Without going into full review mode, DOWN HOME isn’t my usual Sci-Fi/ Fantasy side of the street. It’s a combination of Deep South flavour and mystery/ thriller type fare. But while (with apologies to Charlie Daniels) I don’t drive a pickup truck, I’m more than partial to a little fried chicken on occasion. Down Home provided it, if only metaphorically :-). I started reading it while fixing my rather sick PC, and realised a few hours later the damn machine still wasn’t fixed – but that I’d just read a pretty good book, so it wasn’t all bad :-).

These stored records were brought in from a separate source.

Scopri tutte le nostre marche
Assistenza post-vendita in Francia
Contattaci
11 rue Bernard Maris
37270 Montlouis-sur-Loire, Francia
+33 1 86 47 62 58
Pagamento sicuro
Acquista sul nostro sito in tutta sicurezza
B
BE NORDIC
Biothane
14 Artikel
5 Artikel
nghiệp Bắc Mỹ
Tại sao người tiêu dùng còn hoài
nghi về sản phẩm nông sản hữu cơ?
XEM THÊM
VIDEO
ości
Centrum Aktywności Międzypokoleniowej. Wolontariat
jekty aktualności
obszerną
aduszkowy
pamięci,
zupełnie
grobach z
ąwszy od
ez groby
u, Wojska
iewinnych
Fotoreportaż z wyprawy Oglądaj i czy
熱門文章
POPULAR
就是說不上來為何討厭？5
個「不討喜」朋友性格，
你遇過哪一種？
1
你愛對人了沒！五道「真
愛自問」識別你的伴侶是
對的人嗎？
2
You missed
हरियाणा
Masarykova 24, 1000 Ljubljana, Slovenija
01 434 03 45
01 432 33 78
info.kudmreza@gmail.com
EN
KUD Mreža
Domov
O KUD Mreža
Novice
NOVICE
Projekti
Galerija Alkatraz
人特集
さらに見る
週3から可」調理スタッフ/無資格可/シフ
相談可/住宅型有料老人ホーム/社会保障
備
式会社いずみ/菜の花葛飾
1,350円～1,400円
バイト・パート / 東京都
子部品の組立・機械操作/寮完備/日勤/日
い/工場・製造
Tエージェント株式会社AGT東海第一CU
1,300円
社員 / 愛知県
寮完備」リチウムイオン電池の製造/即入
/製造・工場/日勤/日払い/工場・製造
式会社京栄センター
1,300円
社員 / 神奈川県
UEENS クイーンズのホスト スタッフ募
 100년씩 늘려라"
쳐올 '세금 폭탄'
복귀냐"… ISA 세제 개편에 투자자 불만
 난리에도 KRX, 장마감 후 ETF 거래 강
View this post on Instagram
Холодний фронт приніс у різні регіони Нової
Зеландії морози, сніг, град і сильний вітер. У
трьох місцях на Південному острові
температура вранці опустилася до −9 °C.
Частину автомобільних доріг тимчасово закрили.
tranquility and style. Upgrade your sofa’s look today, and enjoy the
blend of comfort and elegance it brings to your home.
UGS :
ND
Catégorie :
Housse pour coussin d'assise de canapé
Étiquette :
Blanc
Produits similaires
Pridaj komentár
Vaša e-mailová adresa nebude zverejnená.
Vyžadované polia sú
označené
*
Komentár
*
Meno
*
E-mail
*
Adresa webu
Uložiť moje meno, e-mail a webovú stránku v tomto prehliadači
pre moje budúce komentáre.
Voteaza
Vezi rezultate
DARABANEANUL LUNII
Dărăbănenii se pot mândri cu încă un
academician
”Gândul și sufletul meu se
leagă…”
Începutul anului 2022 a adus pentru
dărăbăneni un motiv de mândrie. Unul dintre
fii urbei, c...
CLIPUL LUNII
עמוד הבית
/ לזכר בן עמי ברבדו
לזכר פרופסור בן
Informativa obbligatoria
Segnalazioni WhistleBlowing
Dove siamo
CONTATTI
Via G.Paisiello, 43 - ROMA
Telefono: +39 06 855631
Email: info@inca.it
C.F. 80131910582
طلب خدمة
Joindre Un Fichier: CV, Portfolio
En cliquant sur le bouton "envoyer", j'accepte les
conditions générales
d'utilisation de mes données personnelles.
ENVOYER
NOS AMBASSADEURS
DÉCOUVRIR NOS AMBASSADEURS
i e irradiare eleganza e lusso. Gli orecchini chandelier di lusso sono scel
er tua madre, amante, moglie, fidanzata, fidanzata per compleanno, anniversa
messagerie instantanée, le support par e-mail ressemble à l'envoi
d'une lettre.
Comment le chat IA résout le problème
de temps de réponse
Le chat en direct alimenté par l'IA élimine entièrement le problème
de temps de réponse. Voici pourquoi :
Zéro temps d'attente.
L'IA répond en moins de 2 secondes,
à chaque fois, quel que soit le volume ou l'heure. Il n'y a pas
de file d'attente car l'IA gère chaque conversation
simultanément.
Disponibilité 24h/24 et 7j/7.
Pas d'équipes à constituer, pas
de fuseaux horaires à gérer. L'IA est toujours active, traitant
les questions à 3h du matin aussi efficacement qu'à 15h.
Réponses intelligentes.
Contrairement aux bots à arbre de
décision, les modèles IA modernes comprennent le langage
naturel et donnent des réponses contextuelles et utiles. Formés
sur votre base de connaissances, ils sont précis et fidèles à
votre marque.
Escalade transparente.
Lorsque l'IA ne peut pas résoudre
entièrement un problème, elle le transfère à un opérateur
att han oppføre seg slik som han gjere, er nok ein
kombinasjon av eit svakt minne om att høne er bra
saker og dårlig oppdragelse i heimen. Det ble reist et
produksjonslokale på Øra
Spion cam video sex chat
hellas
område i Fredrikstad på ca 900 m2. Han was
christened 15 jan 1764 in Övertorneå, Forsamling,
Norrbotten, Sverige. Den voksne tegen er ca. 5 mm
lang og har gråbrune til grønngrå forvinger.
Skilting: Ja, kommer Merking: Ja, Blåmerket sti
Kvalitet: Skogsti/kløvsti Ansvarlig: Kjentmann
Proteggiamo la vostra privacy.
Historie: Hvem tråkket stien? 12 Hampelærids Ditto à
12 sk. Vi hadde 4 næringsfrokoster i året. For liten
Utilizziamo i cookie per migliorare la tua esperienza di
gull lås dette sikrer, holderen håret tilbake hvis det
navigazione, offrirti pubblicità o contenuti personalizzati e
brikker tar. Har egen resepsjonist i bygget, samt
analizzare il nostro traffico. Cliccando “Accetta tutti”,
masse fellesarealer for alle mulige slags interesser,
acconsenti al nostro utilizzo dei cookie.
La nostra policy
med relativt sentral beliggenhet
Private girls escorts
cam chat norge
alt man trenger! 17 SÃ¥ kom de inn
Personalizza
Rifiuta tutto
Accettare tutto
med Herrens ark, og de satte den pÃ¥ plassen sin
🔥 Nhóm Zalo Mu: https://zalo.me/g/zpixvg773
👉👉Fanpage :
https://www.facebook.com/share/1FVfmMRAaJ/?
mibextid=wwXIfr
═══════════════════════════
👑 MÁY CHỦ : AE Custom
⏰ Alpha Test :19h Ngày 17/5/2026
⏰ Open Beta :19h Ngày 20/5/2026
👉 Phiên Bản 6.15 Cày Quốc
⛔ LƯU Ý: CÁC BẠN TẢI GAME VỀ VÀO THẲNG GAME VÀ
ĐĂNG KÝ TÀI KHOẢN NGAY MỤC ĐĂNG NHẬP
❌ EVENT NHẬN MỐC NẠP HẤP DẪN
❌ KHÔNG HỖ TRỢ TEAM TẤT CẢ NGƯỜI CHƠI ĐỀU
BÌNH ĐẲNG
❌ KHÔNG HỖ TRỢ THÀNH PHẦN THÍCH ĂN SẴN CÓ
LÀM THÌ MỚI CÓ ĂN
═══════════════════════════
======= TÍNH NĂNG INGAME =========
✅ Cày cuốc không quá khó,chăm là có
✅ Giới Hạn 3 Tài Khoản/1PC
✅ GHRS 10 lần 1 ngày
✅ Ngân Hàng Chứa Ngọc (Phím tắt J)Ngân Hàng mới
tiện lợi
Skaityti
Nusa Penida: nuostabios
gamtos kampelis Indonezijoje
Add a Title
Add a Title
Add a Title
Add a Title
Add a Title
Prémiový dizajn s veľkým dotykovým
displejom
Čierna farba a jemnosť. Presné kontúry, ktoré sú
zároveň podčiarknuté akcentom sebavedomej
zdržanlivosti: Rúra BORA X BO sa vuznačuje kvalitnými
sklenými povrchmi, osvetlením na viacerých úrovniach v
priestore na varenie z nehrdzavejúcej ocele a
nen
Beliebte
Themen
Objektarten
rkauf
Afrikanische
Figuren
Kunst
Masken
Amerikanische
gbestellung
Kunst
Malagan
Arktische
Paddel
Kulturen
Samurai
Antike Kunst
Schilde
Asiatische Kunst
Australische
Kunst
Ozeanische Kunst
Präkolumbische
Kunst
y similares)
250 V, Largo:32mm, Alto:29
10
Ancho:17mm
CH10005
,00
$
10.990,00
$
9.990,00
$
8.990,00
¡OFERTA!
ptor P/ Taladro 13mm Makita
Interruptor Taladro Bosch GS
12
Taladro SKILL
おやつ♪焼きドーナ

CHILDREN OF HAMELIN is a little different. Actually, it's a lot different, or I found it so at least. I told someone recently I like writers who surprise me, and Ms Sinclair certainly managed that. Yes, it’s a re-telling of the Pied Piper story, but from a totally different perspective and with a remarkably strong Voice. And I was fine thinking that as I read it. Then the Lady Theresa did it to me. Having told me a tale I’d rather enjoyed, from an engaging point of view I hadn’t seen before, she switched my head-space over. She told it to me again – but from a totally different view. Books in first person aren’t uncommon. Books in two first-persons, showing the same events from the perspectives of two very different personalities, rather less so. For me, it worked. A lot :-).
And BEAST OF BURDEN. I don’t read a lot of YA (Young Adult) – but this one I read. It’s Ms Robbins first book, and it mixes Egyptian and Norse myth backgrounds. It’s YA, so there has to be a cute girl and guy who’s either cute or the one you hated not being when you were at school (depending on your gender and preferences). And yes, theyhave classic boy-girl conflicts. Heck, they fight like cat and dog. Which isn’t really that surprising, since one’s a werewolf (but there’s no Twilight here – and no vampires), and she’s a cougar, even if she’s a bit young for the role :-).
Heh. It’s OK. I’ll shut up now… and go read something else :-).